The Harris Tweed Authority (HTA) has started an online brand protection campaign to try to clamp down on abuse of its trademarks.
The efforts – which will be led by Scottish brand protection company SnapDragon Monitoring – will focus on scouting the web to find instances in which Harris Tweed trademarks are being falsely used to sell inferior copies of the world-renowned fabric.
All genuine Harris Tweed products are made from virgin wool and dyed, spun and handwoven by islanders on Lewis, Harris, Uist and Barra in Scotland's Outer Hebrides, and since 1911 have carried the distinctive Orb logo (pictured).
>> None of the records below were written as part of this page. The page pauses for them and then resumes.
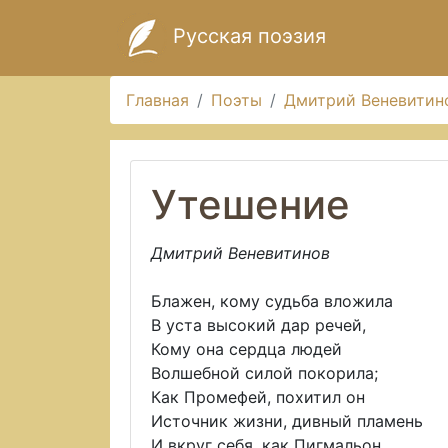
Русская поэзия
Главная
Поэты
Дмитрий Веневитин
Утешение
Дмитрий Веневитинов
Блажен, кому судьба вложила
В уста высокий дар речей,
Кому она сердца людей
Волшебной силой покорила;
Как Промефей, похитил он
Источник жизни, дивный пламень
И вкруг себя, как Пигмальон,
The brand has enjoyed a resurgence in popularity in recent years, particularly in markets like Japan and China, and is now estimated to bring in more than £10m (around $13m) a year in revenues. Back in 2003, the industry was thought to be almost on its last legs.
Predictably, the brand's rejuvenation has stimulated counterfeiters to leap into action. HTA chief executive Lorna MacAuley said that the organization had been forced to take action to curb an uptick in listings on e-commerce sites that appear to be offering counterfeit Harris Tweed items.
"It has taken generations to build the Harris Tweed brand into the popular global phenomena we see today," she said. "It is our job to guard against unauthorised use of the brand and we take that role very seriously."
"The Harris Tweed Orb is one of the most recognisable trademarks in fashion, which makes it a target for fakes," added SnapDragon's founder and CEO Rachel Jones. "Our team of experts will work to eliminate the sale of Harris Tweed counterfeits online and protect its reputation for the future."